James Brown knew a thing or two about syncopation and had righteous scorn for disco and, one surmises, its modern equivalent. “In funk, you dig into a groove, you don’t stay on the surface,” preached Soul Brother Number One. “Disco stayed on the surface. See, I taught ’em everything they know but not everything I know.” For overwhelming evidence of this vast disparity between Brown’s knowledge and that of his bastard children, look no further than In the Jungle Groove, a collection of odds and ends from the tumultuous years between 1969 and 1971. Remastered and expanded by one long cut, it proves as vital a reminder in 2003 as it did in 1986 that the dross that superceded funk as pop’s premier dance music can in no way compete with the original. Still, it’s understandable that Brown doesn’t get the sheer volume of people moving that, say, Kylie Minogue can, just as it’s understandable that Stravinsky has only a fraction the devotees of John Williams. As fierce and visceral as the music on In the Jungle Groove is, it’s hard, tight funk that works itself into a coil more complex and tense than fans of funk-lite purveyors like Dave Matthews can safely ingest. Moreover, the album features none of the pop instincts that Brown showed with singles like “Papa’s Got a Brand New Bag” or “I Got You (I Feel Good).” Instead, it’s made up of uncompromising funk jams that pay about as much attention to harmony and melody as the Bush administration does to credible intelligence.
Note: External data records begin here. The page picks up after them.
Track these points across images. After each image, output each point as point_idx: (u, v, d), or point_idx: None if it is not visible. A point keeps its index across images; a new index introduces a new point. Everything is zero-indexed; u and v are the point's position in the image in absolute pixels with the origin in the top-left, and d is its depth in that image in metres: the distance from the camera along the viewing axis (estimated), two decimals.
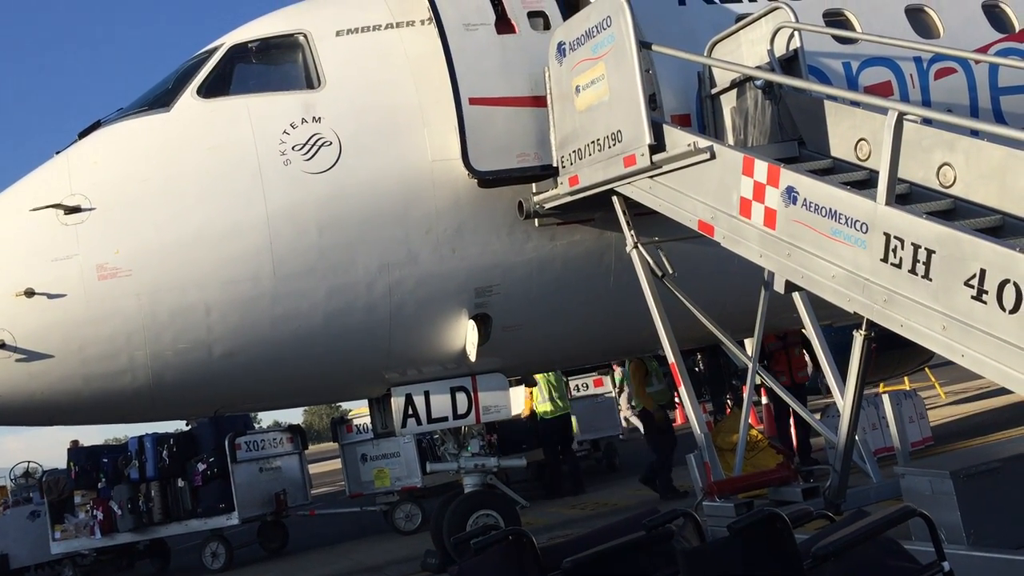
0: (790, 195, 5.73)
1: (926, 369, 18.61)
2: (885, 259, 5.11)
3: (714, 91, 8.04)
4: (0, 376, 7.37)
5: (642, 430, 14.31)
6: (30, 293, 7.32)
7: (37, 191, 7.70)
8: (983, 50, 9.47)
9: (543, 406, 15.41)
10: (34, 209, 7.51)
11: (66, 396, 7.62)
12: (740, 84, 7.73)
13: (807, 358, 13.22)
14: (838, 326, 9.90)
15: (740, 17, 8.26)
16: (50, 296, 7.36)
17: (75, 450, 15.10)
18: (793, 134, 7.31)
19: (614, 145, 7.16)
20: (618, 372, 18.71)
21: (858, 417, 7.06)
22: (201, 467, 13.84)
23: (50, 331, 7.37)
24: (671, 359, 7.53)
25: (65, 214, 7.48)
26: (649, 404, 13.09)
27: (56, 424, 8.43)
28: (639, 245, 7.59)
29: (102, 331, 7.46)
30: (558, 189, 7.95)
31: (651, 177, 6.97)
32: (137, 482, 13.91)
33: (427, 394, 8.77)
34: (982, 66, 9.20)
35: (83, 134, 8.12)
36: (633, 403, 14.14)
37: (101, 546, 14.22)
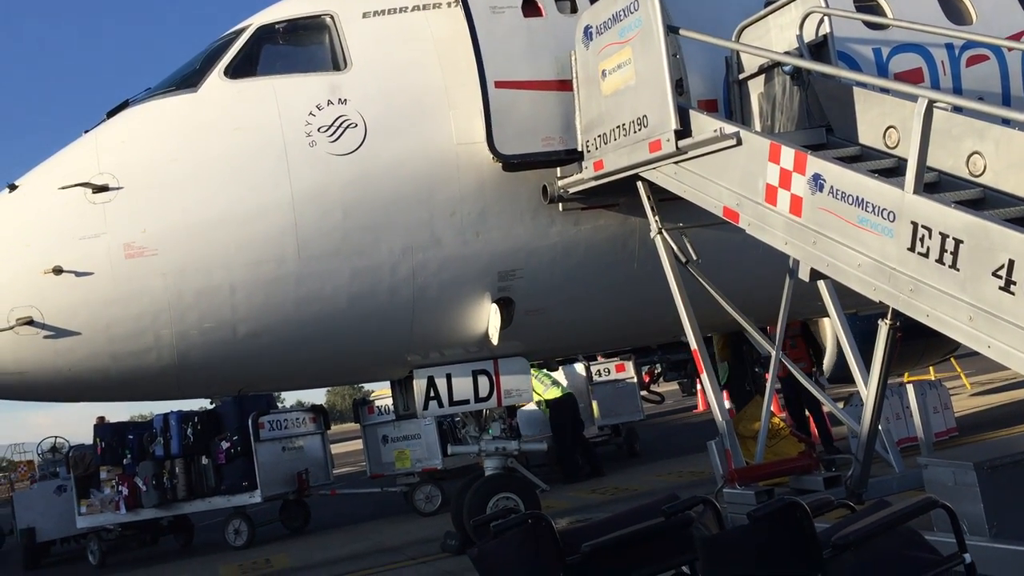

Lyrics are an afterthought as well, here trimmed back even from their Spartan norm, but even if Brown will never be in demand as a librettist, he can still make a sharper criticism of Richard Nixon with grunts and deft rhythmic counterpoint than poets of the century like Bob Dylan.

The music on Jungle Groove is great, of course, but a question remains: why re-release this album now? When it originally came out in 1986, Brown was soaring from both the surprise success of “Living in America” and his omnipresence via sampling in the exploding field of hip-hop. The album’s “Bonus Beat Reprise” of “Funky Drummer” begged to be rapped over, reducing the complexity of the original (also included) to an easily lifted nugget. But today, drum machines are sophisticated enough to make borrowing Brown’s beats less of a necessity for the funky people in hip-hop, and the real lucre lies in the mmm-sss-mmm-sss stuff blaring from every nook and cranny of your local mall. So what’s the point, you ask? At the risk of being obvious, In the Jungle Groove deserves another shot because the music earns it. Its origins as a quickie cash-in don’t detract from the undeniable power of the grooves unleashed within, nor are the proceedings hurt by the revolving-door lineup of the period. Maceo Parker, Bootsy Collins, and Clyde Stubblefield all come and go, but the funk remains undiluted. Brown’s diminished vocal presence and virtually non-existent instrumental input could lead listeners to forget about his importance in assembling the sound he’s known for, and certainly, all the sidemen he worked with at the time were major talent, but they were still sidemen, forged into a mold that was Brown’s stunning creation. In the Jungle Groove isn’t the best place to start investigating that creation, but anyone interested in Brown specifically or funk in general — and every responsible citizen should be both — shouldn’t stop digging before they get here.